Recorded information:
§
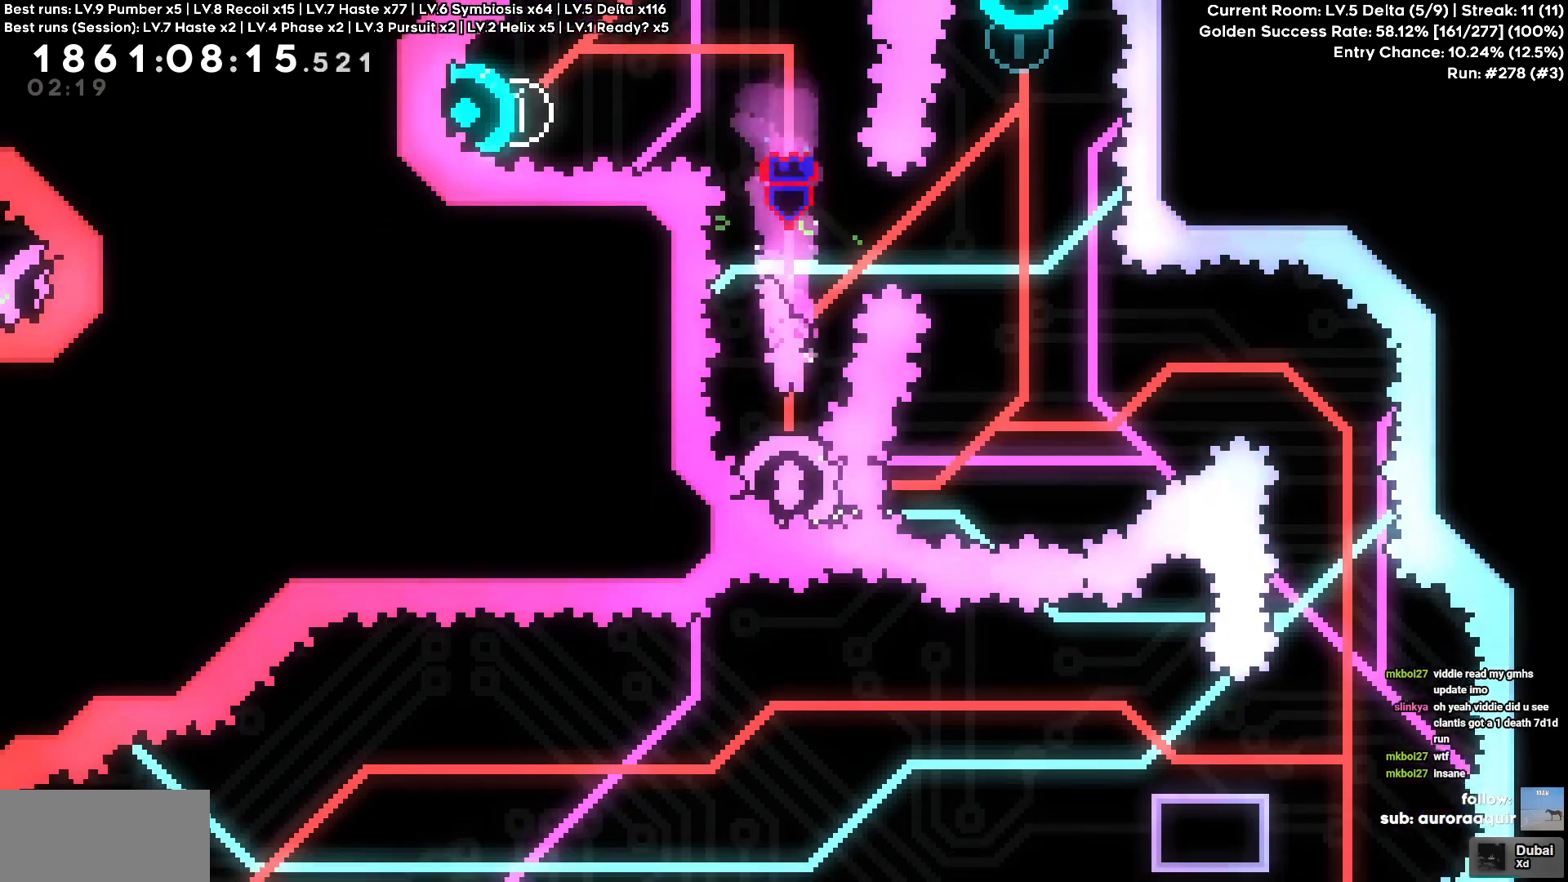
{"keys": ["d"], "events": [[483, "d", "down"]]}
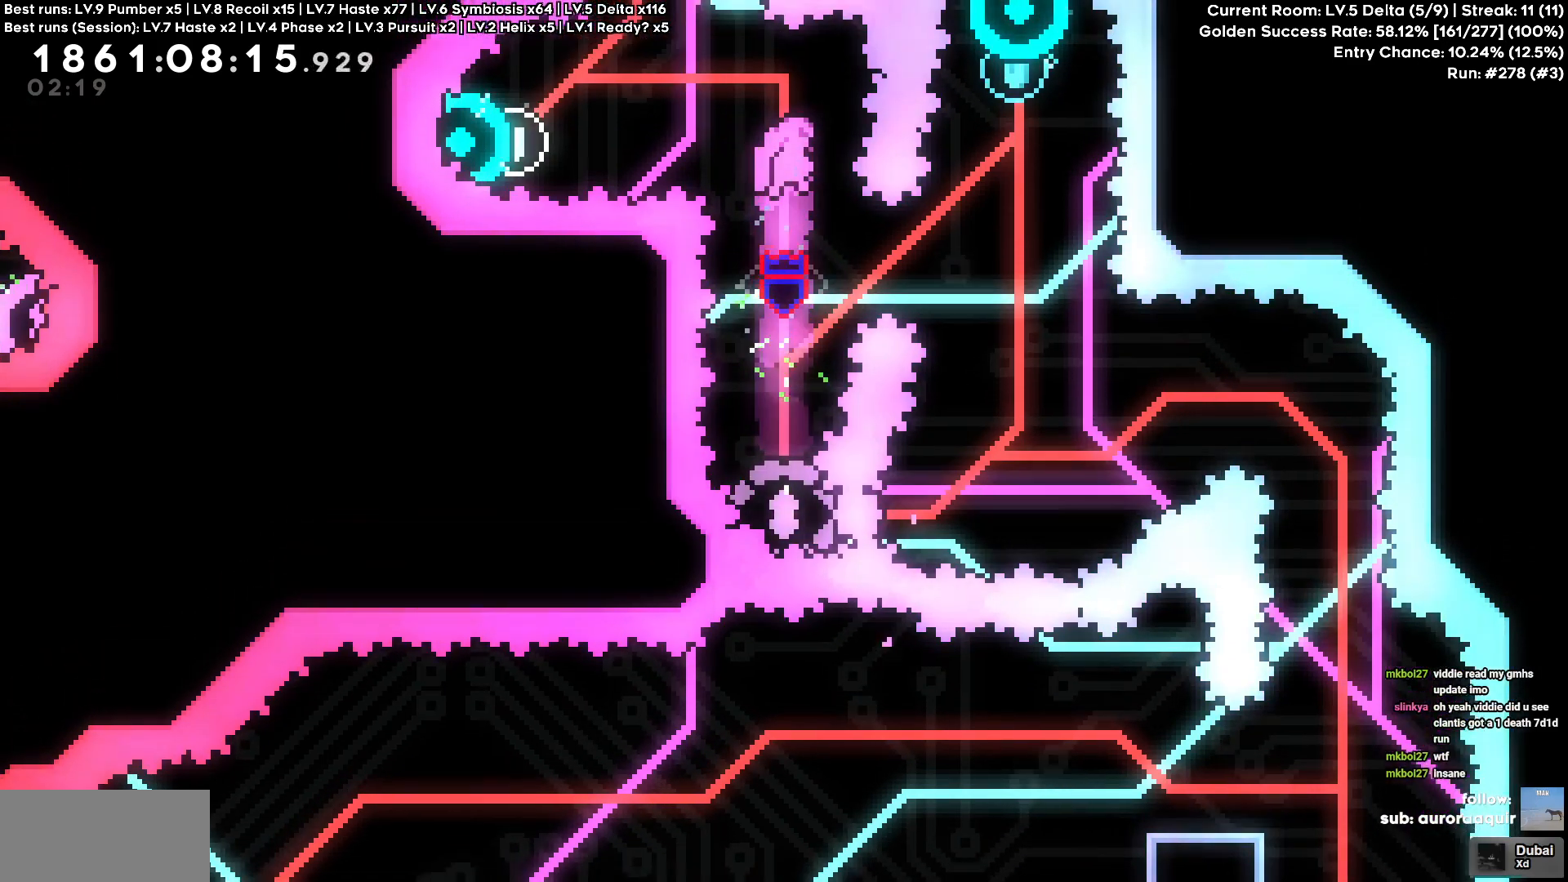
{"keys": [], "events": [[33, "d", "up"]]}
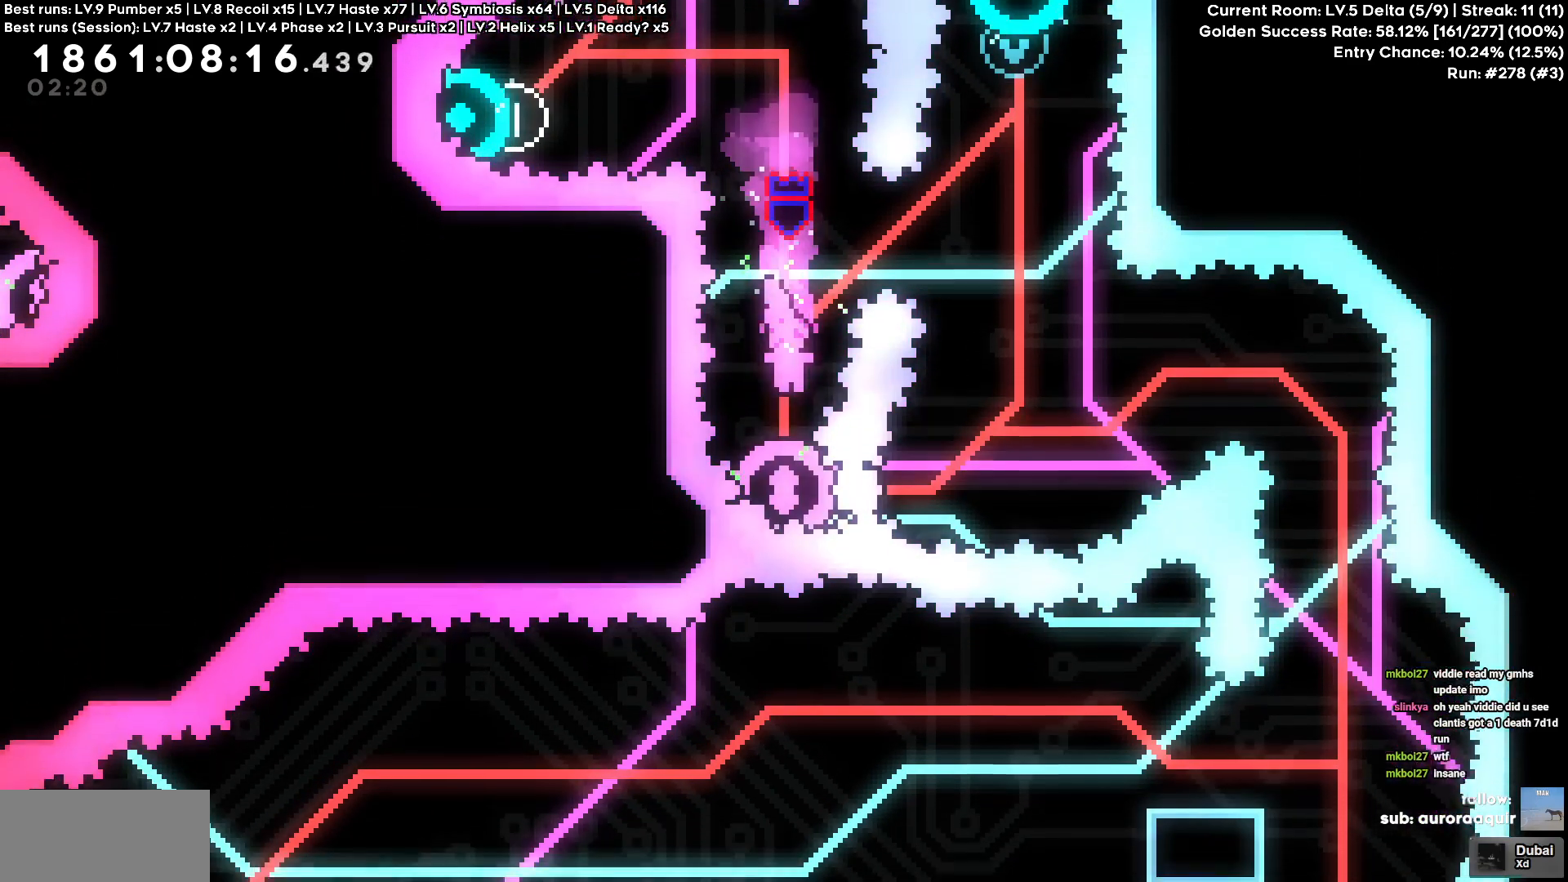
{"keys": [], "events": []}
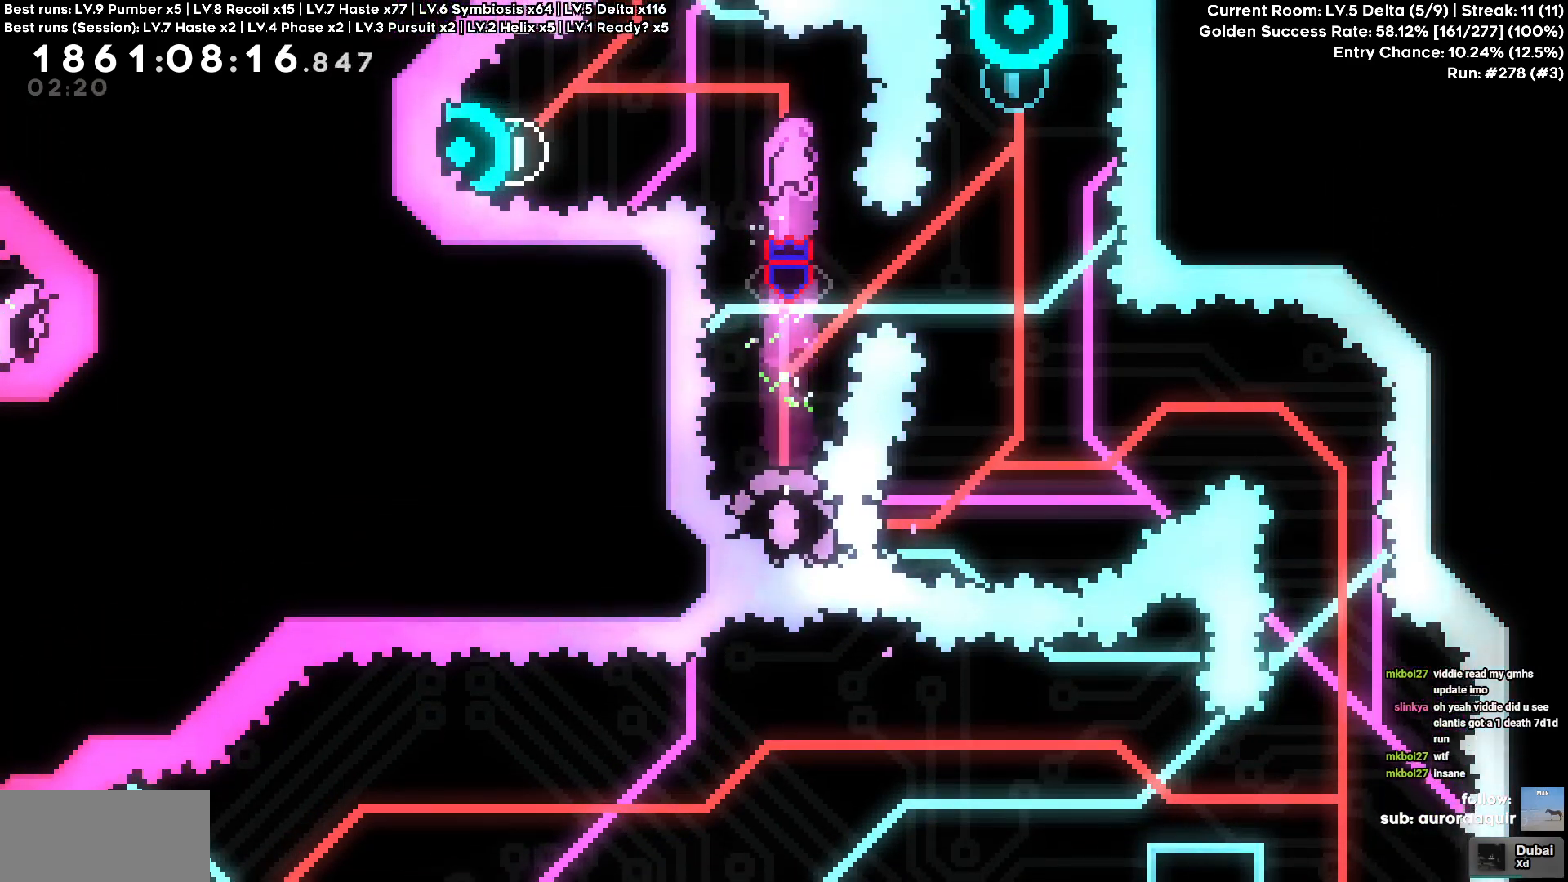
{"keys": []}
§
Problem: Leave out the pictures and give the listing above again exactly.

Task response:
{"keys": ["d"], "events": [[483, "d", "down"]]}
{"keys": [], "events": [[33, "d", "up"]]}
{"keys": [], "events": []}
{"keys": []}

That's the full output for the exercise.